The Newsroom Season 2
Occupy Wall Street, the Trayvon Martin killing and Benghazi will all be part of season 2 of HBO's 'The Newsroom.'
USA Today reports that The people chasing the stories become the story in Season 2.
Instead of asking the questions, news anchor Will McAvoy (Jeff Daniels) is answering them as the season opens. A lawyer (Marcia Gay Harden) is doing the probing as the cable network faces a massive lawsuit for reporting -- then retracting -- a story alleging the use of chemical weapons by the Obama administration.
Going from hunter to target is not a comfortable position for the news team.

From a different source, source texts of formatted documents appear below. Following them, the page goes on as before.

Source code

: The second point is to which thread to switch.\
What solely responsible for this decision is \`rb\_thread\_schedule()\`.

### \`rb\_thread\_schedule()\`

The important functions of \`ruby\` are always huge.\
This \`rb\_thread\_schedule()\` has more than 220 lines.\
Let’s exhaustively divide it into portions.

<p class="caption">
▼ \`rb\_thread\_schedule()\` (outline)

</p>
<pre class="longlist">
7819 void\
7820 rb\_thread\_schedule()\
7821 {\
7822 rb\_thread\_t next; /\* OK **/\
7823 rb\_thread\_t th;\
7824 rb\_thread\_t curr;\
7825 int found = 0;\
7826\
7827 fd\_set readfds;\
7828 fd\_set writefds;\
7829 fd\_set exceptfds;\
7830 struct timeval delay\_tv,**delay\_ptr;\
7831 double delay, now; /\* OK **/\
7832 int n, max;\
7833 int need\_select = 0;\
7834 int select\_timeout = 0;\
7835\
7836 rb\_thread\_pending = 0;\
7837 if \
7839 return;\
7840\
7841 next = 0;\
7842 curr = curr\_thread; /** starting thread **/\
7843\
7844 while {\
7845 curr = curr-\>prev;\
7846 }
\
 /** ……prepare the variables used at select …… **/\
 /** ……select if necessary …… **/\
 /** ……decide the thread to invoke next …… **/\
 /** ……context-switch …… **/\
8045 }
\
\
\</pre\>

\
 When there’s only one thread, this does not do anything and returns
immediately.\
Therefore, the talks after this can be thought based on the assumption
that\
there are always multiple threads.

"In the first season, we were going after the Tea Party, what has kind of divided the Republican Party, Daniels says. "This is more about an incident that happens to us. Journalistically, we follow … a very, very wrong path."
The season-long arc, which follows the reporting of a story known as Operation Genoa, is a major structural change from the first season of the drama, which follows the personal and professional lives of a team of cable television journalists.
Newsroom creator Aaron Sorkin found the high-stakes story he was looking for when consultants brought up CNN's 1998 Tailwind fiasco, in which the network retracted a story alleging the U.S. military used nerve gas against American defectors in Laos during the Vietnam war.
"There was a problem with the story. People got fired and people had to resign," says Sorkin, who created The West Wing and won an Oscar for writing The Social Network. "I needed to update it and fictionalize it."
As the Genoa story unwinds, The Newsroom will continue examining real news events from the recent past. The opener picks up in August 2011, just a week after the first-season finale, and runs through Election Night 2012.